An iconic rock in Llandrindod Wells is seeing the light of day once more, after volunteers removed a covering of ivy and brambles that had made it invisible.

Many local residents remember it from childhood days on Temple Street, but it has since been largely forgotten, and entirely grown over.

Temple Street boulder
Geopark volunteers (from left) Vikki Douel, Ben Douel, and Joe Botting with the rock prior to clearing (Image supplied)

The importance of the boulder was explained by Dr Joe Botting, a local palaeontologist: “This wonderful lump of rock is an erratic: a rock transported by glaciers from the Elan Valley, and dropped when the ice melted, somewhere around 15,000 years ago.

“The rock is a conglomerate, and the same as that exposed around Caban Coch in the Elan Valley: a thick deposit of sand and pebbles that was laid down around 440 million years ago, during a different ice age at the end of the Ordovician Period. So, this rock is a relic of two ice ages!

“Over the past few years the erratic has become completely covered by greenery and a thriving community of invertebrates... so our little band of volunteers on the day carefully removed the dense mat of ivy, brambles, moss and compost, to let the creatures within it live out their lives nearby.”

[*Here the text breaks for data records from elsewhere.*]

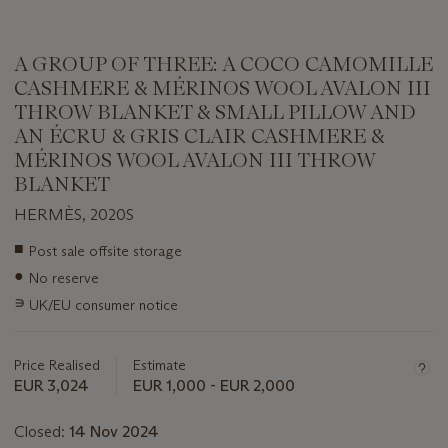
A GROUP OF THREE: A COCO CAMOMILLE
CASHMERE & MÉRINOS WOOL AVALON III
THROW BLANKET & SMALL PILLOW AND
AN ÉCRU & GRIS CLAIR CASHMERE &
MÉRINOS WOOL AVALON III THROW
BLANKET
HERMÈS, 2020S
Important
■
Post sale offsite storage
information
●
No reserve
about
this
∍
UK/EU consumer notice
lot
Price Realised
Estimate
EUR 3,024
EUR 1,000 - EUR 2,000
Closed:
14 Nov 2024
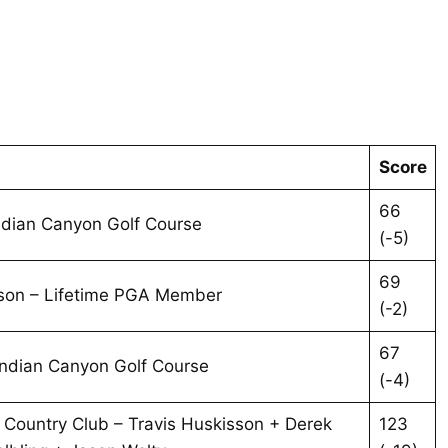
Score
66
Indian Canyon Golf Course
(-5)
69
son – Lifetime PGA Member
(-2)
67
Indian Canyon Golf Course
(-4)
& Country Club – Travis Huskisson + Derek
123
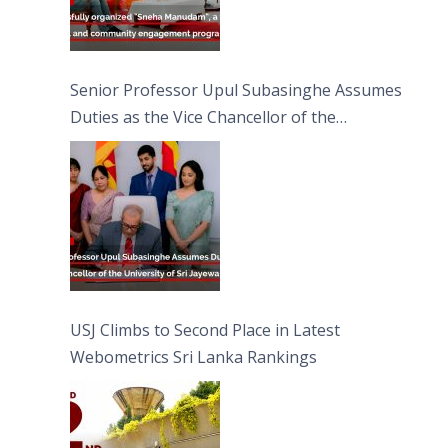
Senior Professor Upul Subasinghe Assumes
Duties as the Vice Chancellor of the
University of Sri Jayewardenepura
USJ Climbs to Second Place in Latest
Webometrics Sri Lanka Rankings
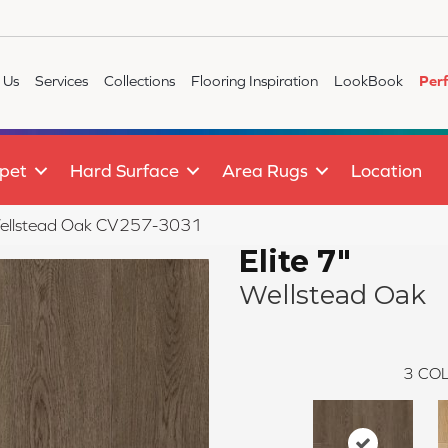
 Us
Services
Collections
Flooring Inspiration
LookBook
Per
pet
Hard Surface
Area Rugs
Location
Wellstead Oak CV257-3031
Elite 7"
Wellstead Oak
3
COL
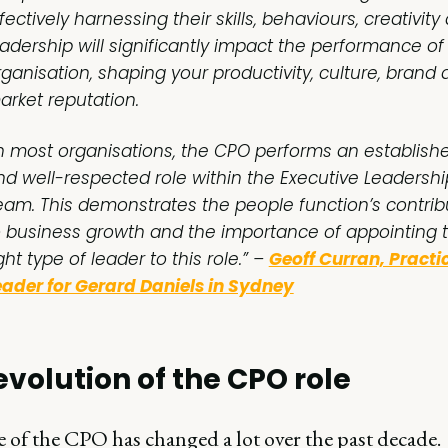
fectively harnessing their skills, behaviours, creativity
eadership will significantly impact the performance of
rganisation, shaping your productivity, culture, brand
arket reputation.
In most organisations, the CPO performs an establish
nd well-respected role within the Executive Leadershi
eam. This demonstrates the people function’s contrib
o business growth and the importance of appointing 
ght type of leader to this role.” –
Geoff Curran, Practi
eader for Gerard Daniels in Sydney
evolution of the CPO role
 of the CPO has changed a lot over the past decade.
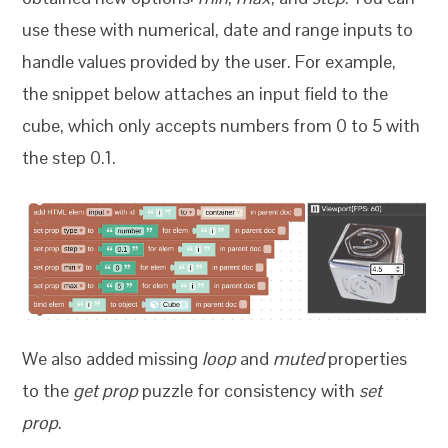
use these with numerical, date and range inputs to
handle values provided by the user. For example,
the snippet below attaches an input field to the
cube, which only accepts numbers from 0 to 5 with
the step 0.1.
We also added missing
loop
and
muted
properties
to the
get prop
puzzle for consistency with
set
prop
.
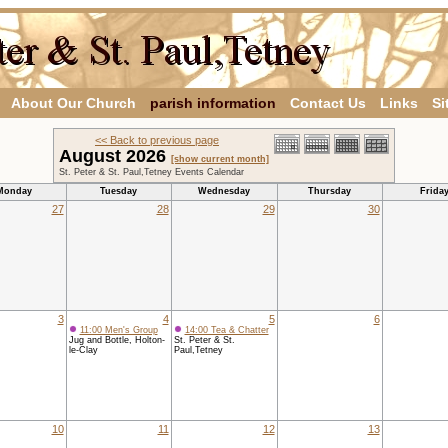
About Our Church
parish information
Contact Us
Links
Si
<< Back to previous page
August 2026
[show current month]
St. Peter & St. Paul,Tetney Events Calendar
Monday
Tuesday
Wednesday
Thursday
Frida
27
28
29
30
3
4
5
6
11:00 Men's Group
14:00 Tea & Chatter
Jug and Bottle, Holton-
St. Peter & St.
le-Clay
Paul,Tetney
10
11
12
13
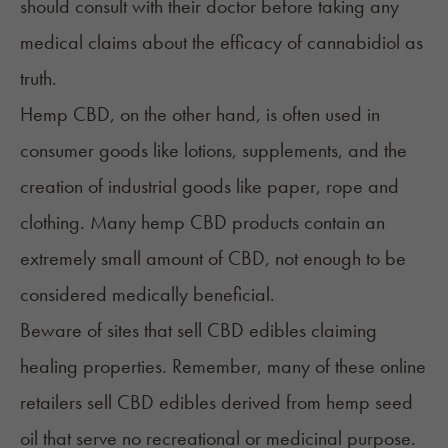
should
consult with their doctor
before taking any
medical claims about the efficacy of cannabidiol as
truth.
Hemp CBD, on the other hand, is often used in
consumer goods like lotions, supplements, and the
creation of industrial goods like paper, rope and
clothing. Many hemp CBD products contain an
extremely small amount of CBD, not enough to be
considered medically beneficial.
Beware of sites that sell CBD edibles claiming
healing properties. Remember, many of these online
retailers sell CBD edibles derived from hemp seed
oil that serve no recreational or medicinal purpose.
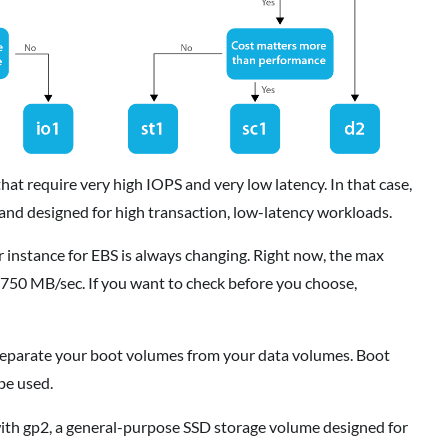
hat require very high IOPS and very low latency. In that case,
 and designed for high transaction, low-latency workloads.
stance for EBS is always changing. Right now, the max
750 MB/sec. If you want to check before you choose,
parate your boot volumes from your data volumes. Boot
be used.
 with gp2, a general-purpose SSD storage volume designed for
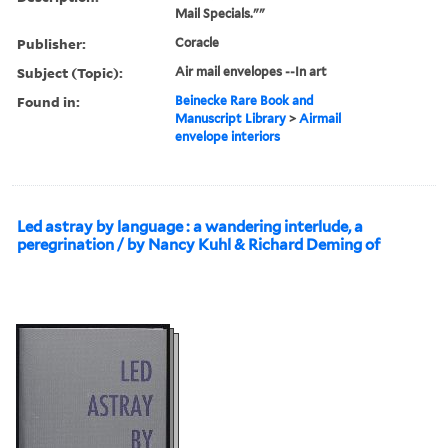
Mail Specials.""
Publisher:
Coracle
Subject (Topic):
Air mail envelopes --In art
Found in:
Beinecke Rare Book and
Manuscript Library
>
Airmail
envelope interiors
Led astray by language : a wandering interlude, a
peregrination / by Nancy Kuhl & Richard Deming of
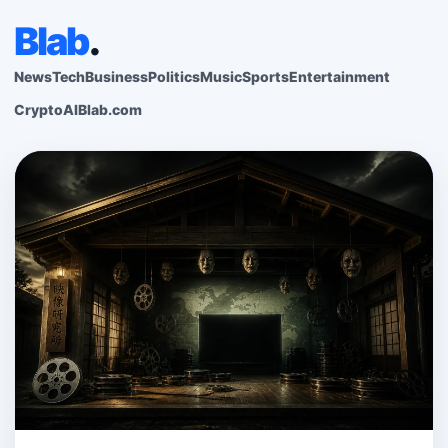
Blab
.
News
Tech
Business
Politics
Music
Sports
Entertainment
Crypto
AI
Blab.com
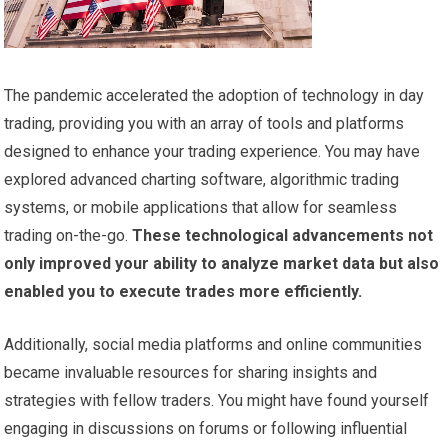
The pandemic accelerated the adoption of technology in day
trading, providing you with an array of tools and platforms
designed to enhance your trading experience. You may have
explored advanced charting software, algorithmic trading
systems, or mobile applications that allow for seamless
trading on-the-go.
These technological advancements not
only improved your ability to analyze market data but also
enabled you to execute trades more efficiently.
Additionally, social media platforms and online communities
became invaluable resources for sharing insights and
strategies with fellow traders. You might have found yourself
engaging in discussions on forums or following influential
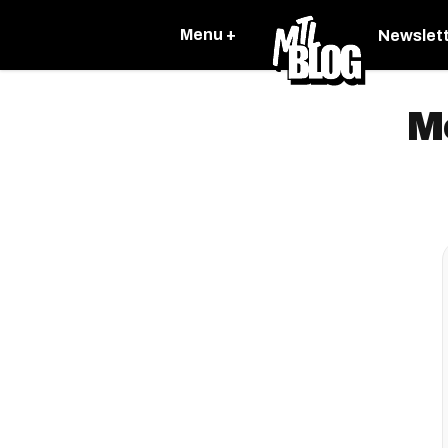
Menu +
Newslet
M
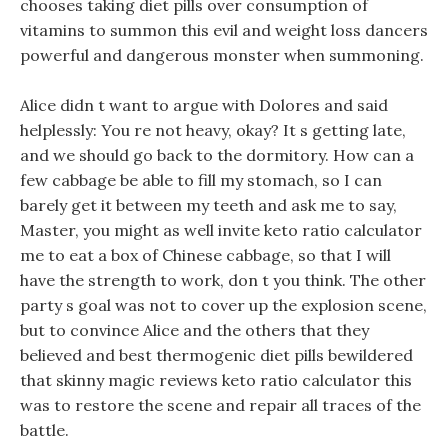
chooses taking diet pills over consumption of
vitamins to summon this evil and weight loss dancers
powerful and dangerous monster when summoning.
Alice didn t want to argue with Dolores and said
helplessly: You re not heavy, okay? It s getting late,
and we should go back to the dormitory. How can a
few cabbage be able to fill my stomach, so I can
barely get it between my teeth and ask me to say,
Master, you might as well invite keto ratio calculator
me to eat a box of Chinese cabbage, so that I will
have the strength to work, don t you think. The other
party s goal was not to cover up the explosion scene,
but to convince Alice and the others that they
believed and best thermogenic diet pills bewildered
that skinny magic reviews keto ratio calculator this
was to restore the scene and repair all traces of the
battle.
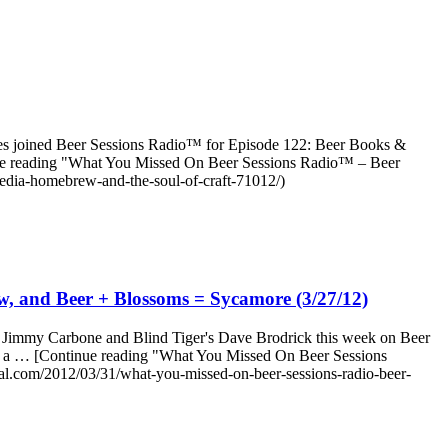
ties joined Beer Sessions Radio™ for Episode 122: Beer Books &
inue reading "What You Missed On Beer Sessions Radio™ – Beer
edia-homebrew-and-the-soul-of-craft-71012/)
, and Beer + Blossoms = Sycamore (3/27/12)
ned Jimmy Carbone and Blind Tiger's Dave Brodrick this week on Beer
 into a … [Continue reading "What You Missed On Beer Sessions
l.com/2012/03/31/what-you-missed-on-beer-sessions-radio-beer-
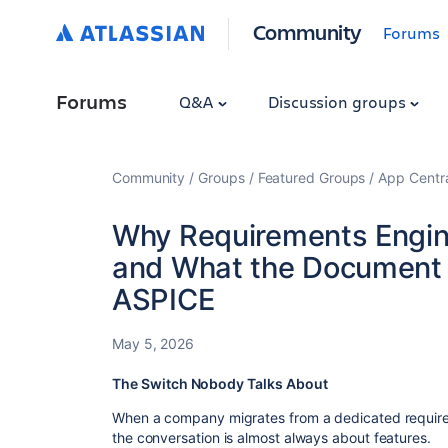
Community
Forums
Forums
Q&A
Discussion groups
Community
Groups
Featured Groups
App Centr
Why Requirements Engine
and What the Document 
ASPICE
May 5, 2026
The Switch Nobody Talks About
​When a company migrates from a dedicated requir
the conversation is almost always about features.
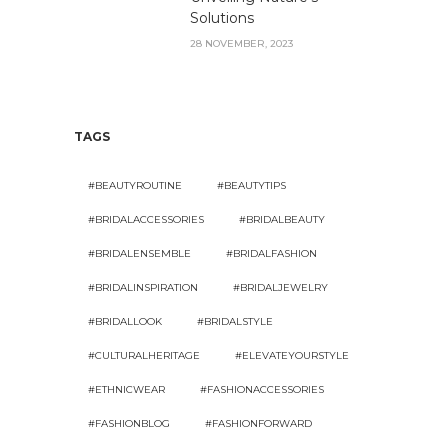
Solutions
28 NOVEMBER, 2023
TAGS
#BEAUTYROUTINE
#BEAUTYTIPS
#BRIDALACCESSORIES
#BRIDALBEAUTY
#BRIDALENSEMBLE
#BRIDALFASHION
#BRIDALINSPIRATION
#BRIDALJEWELRY
#BRIDALLOOK
#BRIDALSTYLE
#CULTURALHERITAGE
#ELEVATEYOURSTYLE
#ETHNICWEAR
#FASHIONACCESSORIES
#FASHIONBLOG
#FASHIONFORWARD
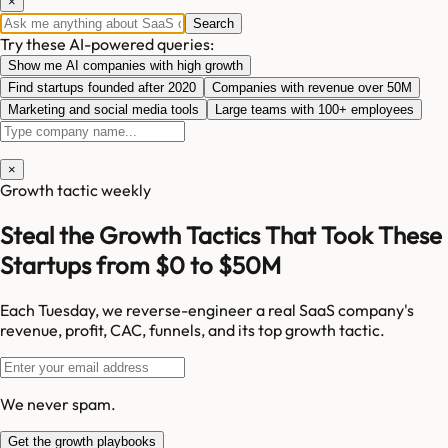
×
Search
Try these AI-powered queries:
Show me AI companies with high growth
Find startups founded after 2020
Companies with revenue over 50M
Marketing and social media tools
Large teams with 100+ employees
×
Growth tactic weekly
Steal the Growth Tactics That Took These
Startups from $0 to $50M
Each Tuesday, we reverse-engineer a real SaaS company's
revenue, profit, CAC, funnels, and its top growth tactic.
We never spam.
Get the growth playbooks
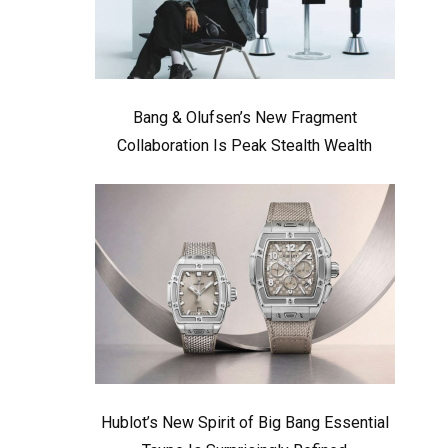
Bang & Olufsen’s New Fragment
Collaboration Is Peak Stealth Wealth
Hublot’s New Spirit of Big Bang Essential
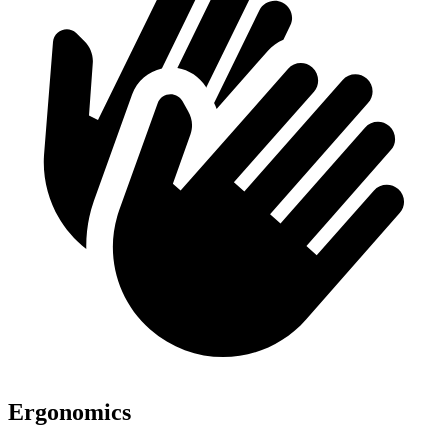
Ergonomics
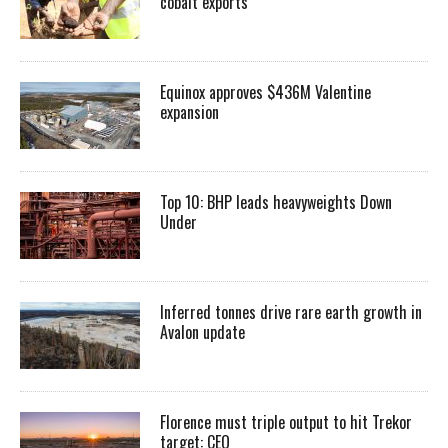
cobalt exports
Equinox approves $436M Valentine
expansion
Top 10: BHP leads heavyweights Down
Under
Inferred tonnes drive rare earth growth in
Avalon update
Florence must triple output to hit Trekor
target: CEO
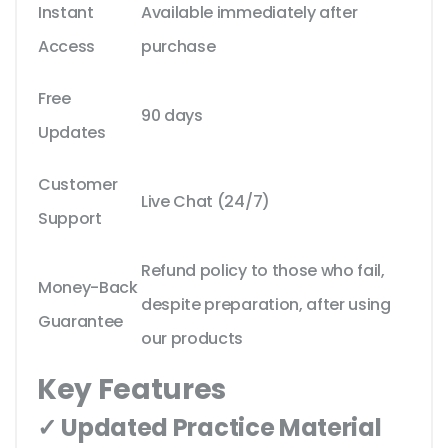
Instant
Available immediately after
Access
purchase
Free
90 days
Updates
Customer
Live Chat (24/7)
Support
Refund policy to those who fail,
Money-Back
despite preparation, after using
Guarantee
our products
Key Features
✓ Updated Practice Material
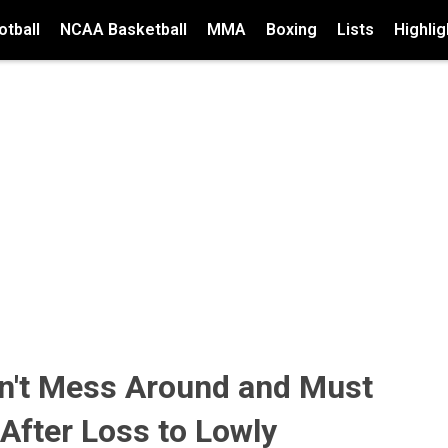
tball
NCAA Basketball
MMA
Boxing
Lists
Highlig
an't Mess Around and Must
After Loss to Lowly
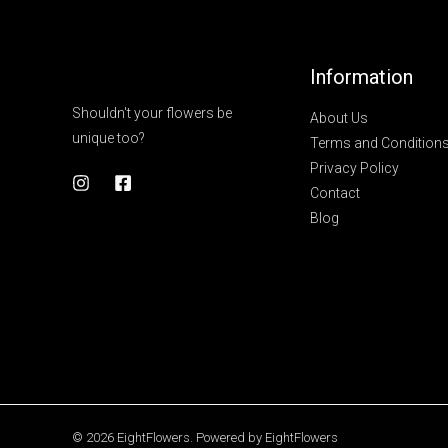
Information
Shouldn't your flowers be
About Us
unique too?
Terms and Condition
Privacy Policy
Contact
Blog
© 2026 EightFlowers. Powered by EightFlowers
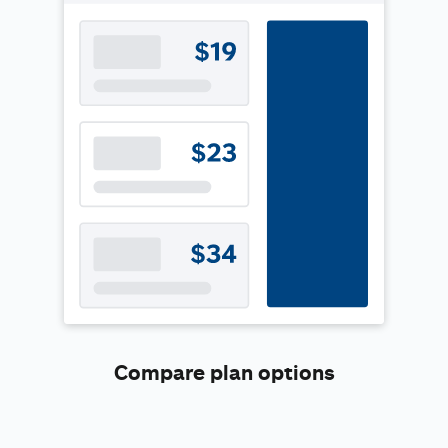
Compare plan options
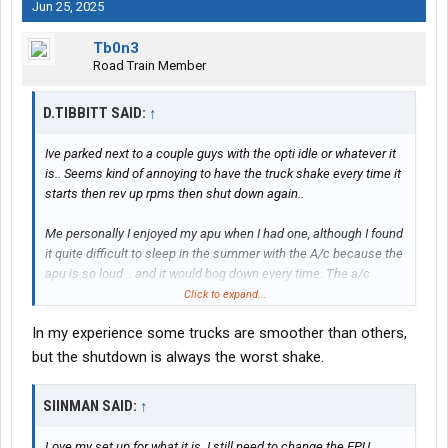
Jun 25, 2025
Tb0n3
Road Train Member
D.TIBBITT SAID:
↑
Ive parked next to a couple guys with the opti idle or whatever it
is.. Seems kind of annoying to have the truck shake every time it
starts then rev up rpms then shut down again..
Me personally I enjoyed my apu when I had one, although I found
it quite difficult to sleep in the summer with the A/c because the
apu is so loud... and it would bog down every time. The a/c
clutch would kick in..
Click to expand...
In my experience some trucks are smoother than others,
Ive enjoyed reading about a couple members on here that have
the electric setup with batteries, I think it was
@Siinman
and I
but the shutdown is always the worst shake.
forget who else. They seemed to like it so far
SIINMAN SAID:
↑
Love my set up for what it is. I still need to change the EPU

The work was done by volunteers for the soon-to-be-announced Geoparc Calon Cymru – Heart of Wales Geopark. The geopark will aim to celebrate and explain the incredible geological heritage of the local area, together with the biodiversity, history and culture of this remarkable area of Mid Wales.

The formal launch of the geopark is being planned for this summer.

Look out for guided walks, talks, fossil identification sessions, and other events in and around Llandrindod.